No era guapo ni apuesto, y tenía el rostro tan devastado como un paisaje lunar. Tampoco se creía los personajes que interpretaba en la pantalla, siempre en películas cutres, o sea, de escaso presupuesto; de las que ahora llamamos serie B. Lo vi muchas veces en el cine, de jovencito, en aquellos tiempos felices de programa doble en los que uno se lo tragaba todo. Me era simpático ese fulano que daba puñetazos sonriendo y siempre parecía burlarse de su propio personaje. Y ahora, con el tiempo, comprendo por qué. Eran películas tan malas que eso mismo acabó convirtiéndolas en obras de arte. Sólo recuerdo haberlo pasado tan bien viendo las pelis mexicanas del luchador Santo, el Enmascarado de Plata.

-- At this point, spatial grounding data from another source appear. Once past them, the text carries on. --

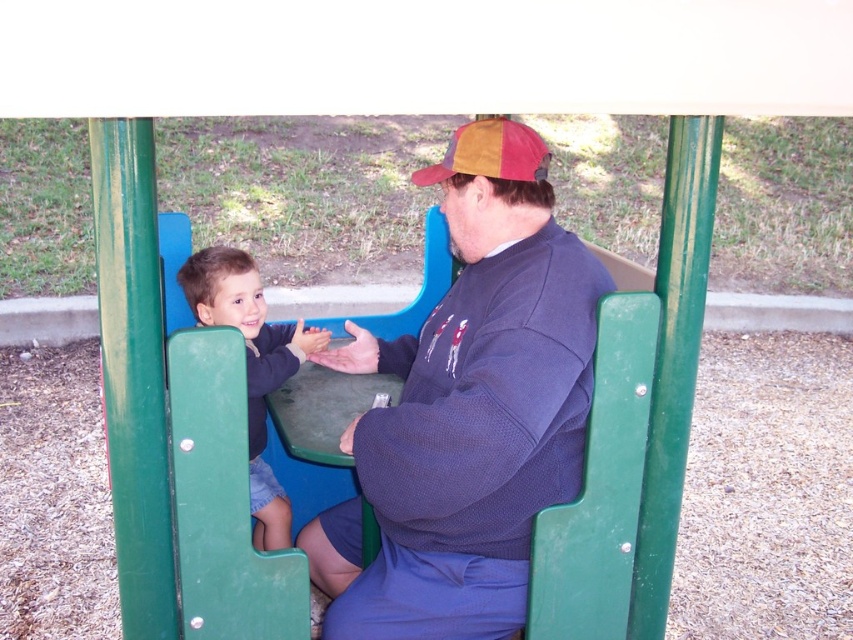
Consider the image. You are a photographer trying to capture the perfect shot of the dark blue sweater at center. If you want to focus your camera on the exact center of the sweater, what coordinates should you aim for?

The dark blue sweater at center is located at coordinates point [467,410], so you should aim for those coordinates to focus on the exact center of the sweater.

You are a photographer trying to capture a candid shot of the dark blue sweater at center and the matte blue shirt at left. Since you want to ensure both subjects are in focus, you need to know their heights. Which one is taller?

The dark blue sweater at center is taller than the matte blue shirt at left.

You are a fashion designer observing the playground scene. You need to determine which item is bigger between the matte blue shirt at left and the multicolored fabric baseball cap at upper center. Which one is larger?

The matte blue shirt at left is larger than the multicolored fabric baseball cap at upper center according to the description.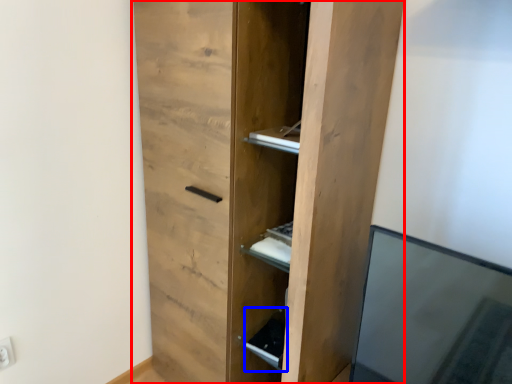
Question: Which object appears closest to the camera in this image, cupboard (highlighted by a red box) or cabinet (highlighted by a blue box)?

Choices:
 (A) cupboard
 (B) cabinet

Answer: (A)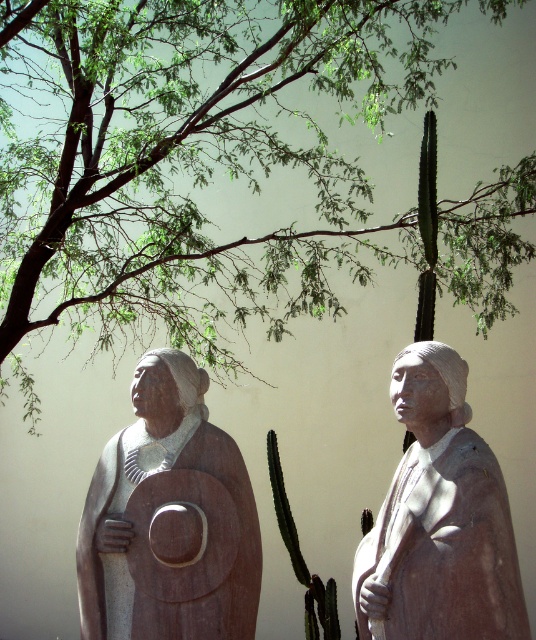
Question: Among these points, which one is nearest to the camera?

Choices:
 (A) (94, 570)
 (B) (397, 403)
 (C) (241, 161)

Answer: (B)

Question: Which of the following is the farthest from the observer?

Choices:
 (A) smooth beige statue at center
 (B) matte stone shield at left

Answer: (B)

Question: In this image, where is matte stone shield at left located relative to smooth beige statue at center?

Choices:
 (A) above
 (B) below

Answer: (B)

Question: Does matte stone shield at left appear over smooth beige statue at center?

Choices:
 (A) yes
 (B) no

Answer: (B)

Question: Can you confirm if green leafy tree at upper left is bigger than matte stone shield at left?

Choices:
 (A) yes
 (B) no

Answer: (A)

Question: Which of these objects is positioned closest to the smooth beige statue at center?

Choices:
 (A) matte stone shield at left
 (B) green leafy tree at upper left

Answer: (A)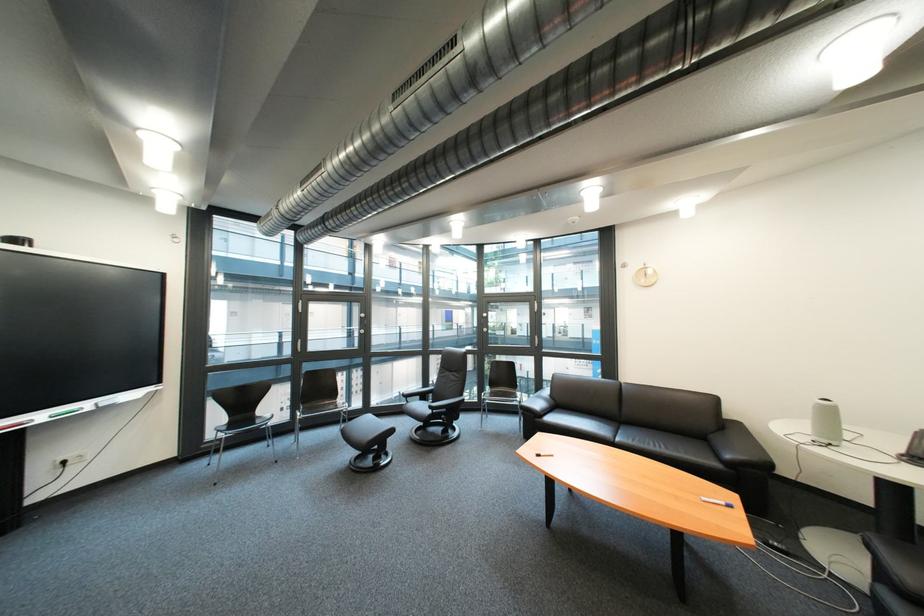
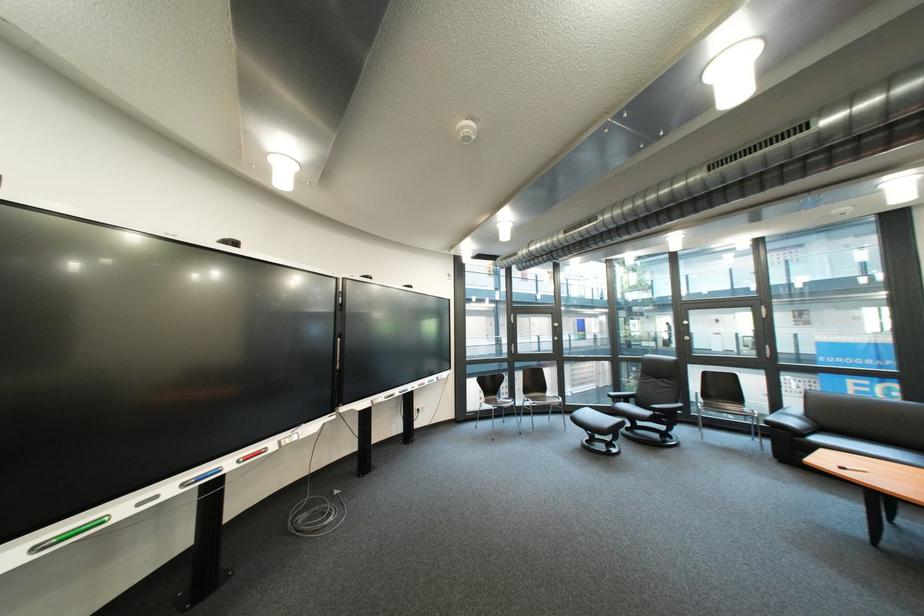
Looking at this image, the images are taken continuously from a first-person perspective. In which direction are you moving?

The movement direction of the cameraman is left, backward.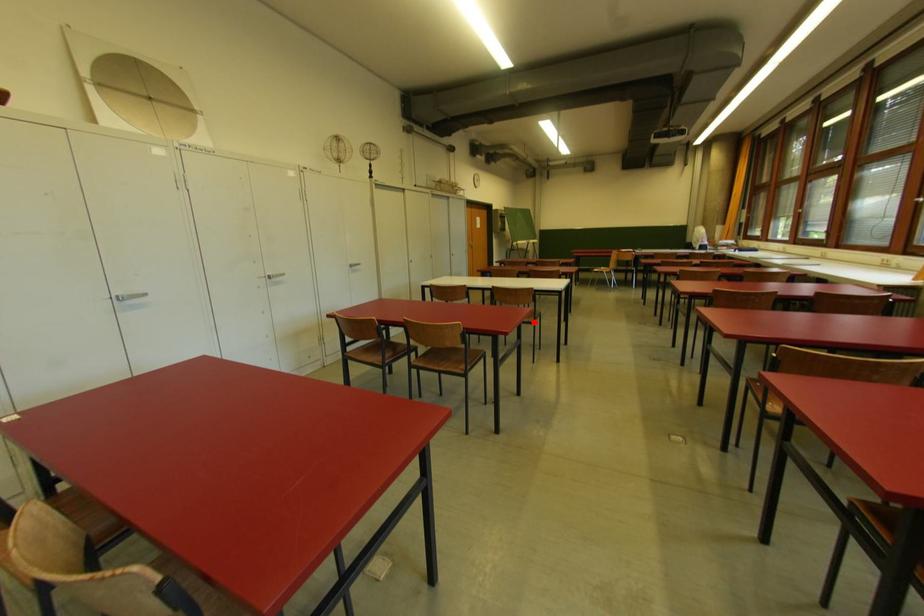
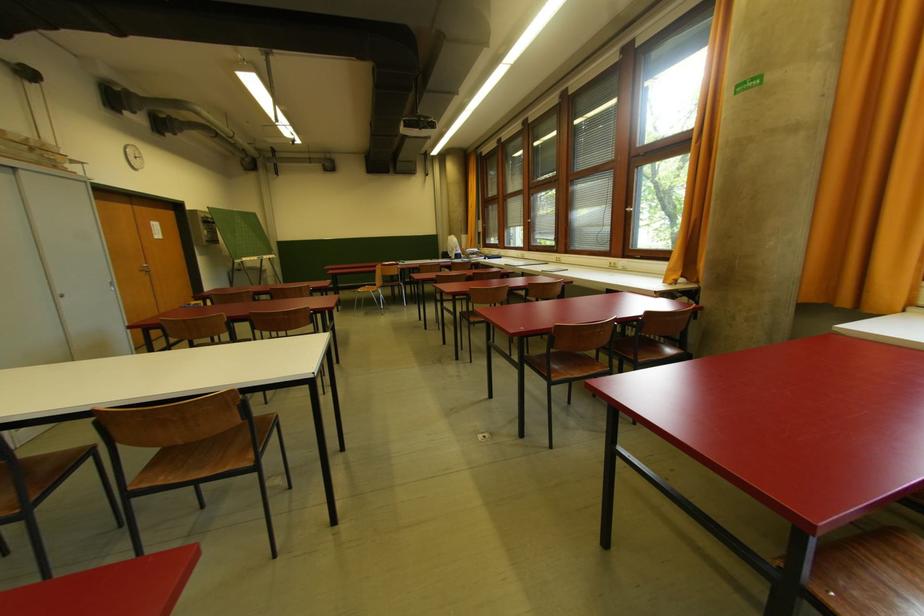
Locate, in the second image, the point that corresponds to the highlighted location in the first image.

(250, 467)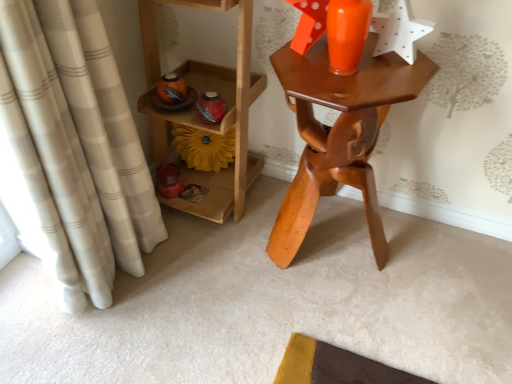
In order to face wooden shelf at left, should I rotate leftwards or rightwards?

Rotate left and turn 8.109 degrees.

What is the approximate height of wooden shelf at left?

wooden shelf at left is 31.83 inches tall.

At what (x,y) coordinates should I click in order to perform the action: click on beige plaid curtain at left. Please return your answer as a coordinate pair (x, y). Looking at the image, I should click on (75, 145).

Is point (7, 23) farther from viewer compared to point (284, 252)?

That is False.

How much distance is there between beige plaid curtain at left and wooden table at center?

21.30 inches.

From the image's perspective, is beige plaid curtain at left above or below wooden table at center?

Based on their image positions, beige plaid curtain at left is located beneath wooden table at center.

Which of these two, beige plaid curtain at left or wooden table at center, is thinner?

With smaller width is beige plaid curtain at left.

Who is taller, wooden shelf at left or wooden table at center?

Standing taller between the two is wooden shelf at left.

Is wooden table at center at the back of wooden shelf at left?

wooden shelf at left is not turned away from wooden table at center.

What's the angular difference between wooden shelf at left and wooden table at center's facing directions?

The angular difference between wooden shelf at left and wooden table at center is 1.14 degrees.

From the image's perspective, is beige plaid curtain at left positioned above or below yellow fabric flower at center?

beige plaid curtain at left is situated lower than yellow fabric flower at center in the image.

Looking at their sizes, would you say beige plaid curtain at left is wider or thinner than yellow fabric flower at center?

Clearly, beige plaid curtain at left has more width compared to yellow fabric flower at center.

Locate an element on the screen. curtain above the yellow fabric flower at center (from a real-world perspective) is located at coordinates (75, 145).

Is beige plaid curtain at left beside yellow fabric flower at center?

There is a gap between beige plaid curtain at left and yellow fabric flower at center.

Between yellow fabric flower at center and wooden shelf at left, which one has less height?

yellow fabric flower at center.

This screenshot has width=512, height=384. Find the location of `furniture on the left of yellow fabric flower at center`. furniture on the left of yellow fabric flower at center is located at coordinates [202, 122].

From a real-world perspective, is yellow fabric flower at center above or below wooden shelf at left?

yellow fabric flower at center is below wooden shelf at left.

Considering the relative positions of yellow fabric flower at center and wooden shelf at left in the image provided, is yellow fabric flower at center to the left or to the right of wooden shelf at left?

Based on their positions, yellow fabric flower at center is located to the right of wooden shelf at left.

Is yellow fabric flower at center oriented away from wooden table at center?

yellow fabric flower at center is not turned away from wooden table at center.

Identify the location of flower located above the wooden table at center (from the image's perspective). (204, 147).

Is yellow fabric flower at center not near wooden table at center?

yellow fabric flower at center is near wooden table at center, not far away.

Based on the photo, between yellow fabric flower at center and wooden table at center, which one appears on the left side from the viewer's perspective?

Positioned to the left is yellow fabric flower at center.

Considering the relative sizes of yellow fabric flower at center and beige plaid curtain at left in the image provided, is yellow fabric flower at center bigger than beige plaid curtain at left?

No, yellow fabric flower at center is not bigger than beige plaid curtain at left.

Find the location of a particular element. curtain positioned vertically above the yellow fabric flower at center (from a real-world perspective) is located at coordinates click(x=75, y=145).

From a real-world perspective, is yellow fabric flower at center over beige plaid curtain at left?

No, from a real-world perspective, yellow fabric flower at center is not above beige plaid curtain at left.

How many degrees apart are the facing directions of yellow fabric flower at center and beige plaid curtain at left?

yellow fabric flower at center and beige plaid curtain at left are facing 78.4 degrees away from each other.

Is wooden table at center in contact with yellow fabric flower at center?

They are not placed beside each other.

From a real-world perspective, between wooden table at center and yellow fabric flower at center, who is vertically higher?

wooden table at center, from a real-world perspective.

Is wooden table at center aimed at yellow fabric flower at center?

No, wooden table at center is not facing towards yellow fabric flower at center.

Between wooden table at center and yellow fabric flower at center, which one has less height?

Standing shorter between the two is yellow fabric flower at center.

This screenshot has height=384, width=512. In order to click on table on the right of beige plaid curtain at left in this screenshot , I will do `click(338, 135)`.

This screenshot has height=384, width=512. What are the coordinates of `furniture on the left side of wooden table at center` in the screenshot? It's located at (202, 122).

When comparing their distances from beige plaid curtain at left, does wooden shelf at left or yellow fabric flower at center seem closer?

wooden shelf at left lies closer to beige plaid curtain at left than the other object.

Based on their spatial positions, is wooden table at center or wooden shelf at left further from yellow fabric flower at center?

wooden table at center lies further to yellow fabric flower at center than the other object.

Considering their positions, is yellow fabric flower at center positioned further to wooden shelf at left than beige plaid curtain at left?

beige plaid curtain at left is positioned further to the anchor wooden shelf at left.

Considering their positions, is wooden shelf at left positioned closer to yellow fabric flower at center than wooden table at center?

Among the two, wooden shelf at left is located nearer to yellow fabric flower at center.

Which object lies further to the anchor point beige plaid curtain at left, wooden table at center or yellow fabric flower at center?

yellow fabric flower at center.

From the image, which object appears to be farther from wooden table at center, beige plaid curtain at left or wooden shelf at left?

beige plaid curtain at left is further to wooden table at center.

In the scene shown: Estimate the real-world distances between objects in this image. Which object is closer to wooden table at center, beige plaid curtain at left or yellow fabric flower at center?

yellow fabric flower at center lies closer to wooden table at center than the other object.

From the image, which object appears to be farther from wooden shelf at left, beige plaid curtain at left or wooden table at center?

Based on the image, beige plaid curtain at left appears to be further to wooden shelf at left.

Where is `furniture between beige plaid curtain at left and yellow fabric flower at center along the z-axis`? This screenshot has height=384, width=512. furniture between beige plaid curtain at left and yellow fabric flower at center along the z-axis is located at coordinates (202, 122).

You are a GUI agent. You are given a task and a screenshot of the screen. Output one action in this format:
    pyautogui.click(x=<x>, y=<y>)
    Task: Click on the table between beige plaid curtain at left and yellow fabric flower at center from front to back
    This screenshot has height=384, width=512.
    Given the screenshot: What is the action you would take?
    pyautogui.click(x=338, y=135)

Image resolution: width=512 pixels, height=384 pixels. Find the location of `furniture between wooden table at center and yellow fabric flower at center in the front-back direction`. furniture between wooden table at center and yellow fabric flower at center in the front-back direction is located at coordinates (202, 122).

Image resolution: width=512 pixels, height=384 pixels. What are the coordinates of `furniture located between beige plaid curtain at left and wooden table at center in the left-right direction` in the screenshot? It's located at (202, 122).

O con aquella obra maestra de lo cutre –Charros contra gángsters, creo recordar que se llamaba– en la que una banda de mariachis vestidos como tales se enfrentaba a otra banda estilo Chicago, y se mataban con ametralladoras mientras por las calles caminaban transeúntes y circulaban los automóviles con toda normalidad, y al apoyarse en una pared ésta se movía porque era un decorado de cartón.

Acabas perdonando que se porte como un canalla, se emborrache con chulería o en casi todas las películas abofetee a una mujer

En las películas de Eddie Constantine no se llegaba a tanto, pero casi. Encarnaba a tipos duros, agentes secretos y detectives de novela negra, y ... para mí su imagen está vinculada en especial a uno de ellos, el agente del FBI Lemmy Caution, basado en las novelas de Peter Cheyney. El amigo Constantine –si no lo conocen, busquen su imagen en internet y vean la cara que tenía– encarnó a Lemmy Caution en varias películas. Todas eran infames; pero una de ellas, Lemmy contra Alphaville, fue dirigida por Jean-Luc Godard. Como narración cinematográfica, la de Godard es un coñazo futurista insufrible; pero tiene virtudes que la convirtieron en obra de culto de su época, con un éxito extraordinario y una notable influencia posterior, hasta el punto de que pueden rastrearse sus huellas incluso en la magnífica Blade Runner, de Ridley Scott.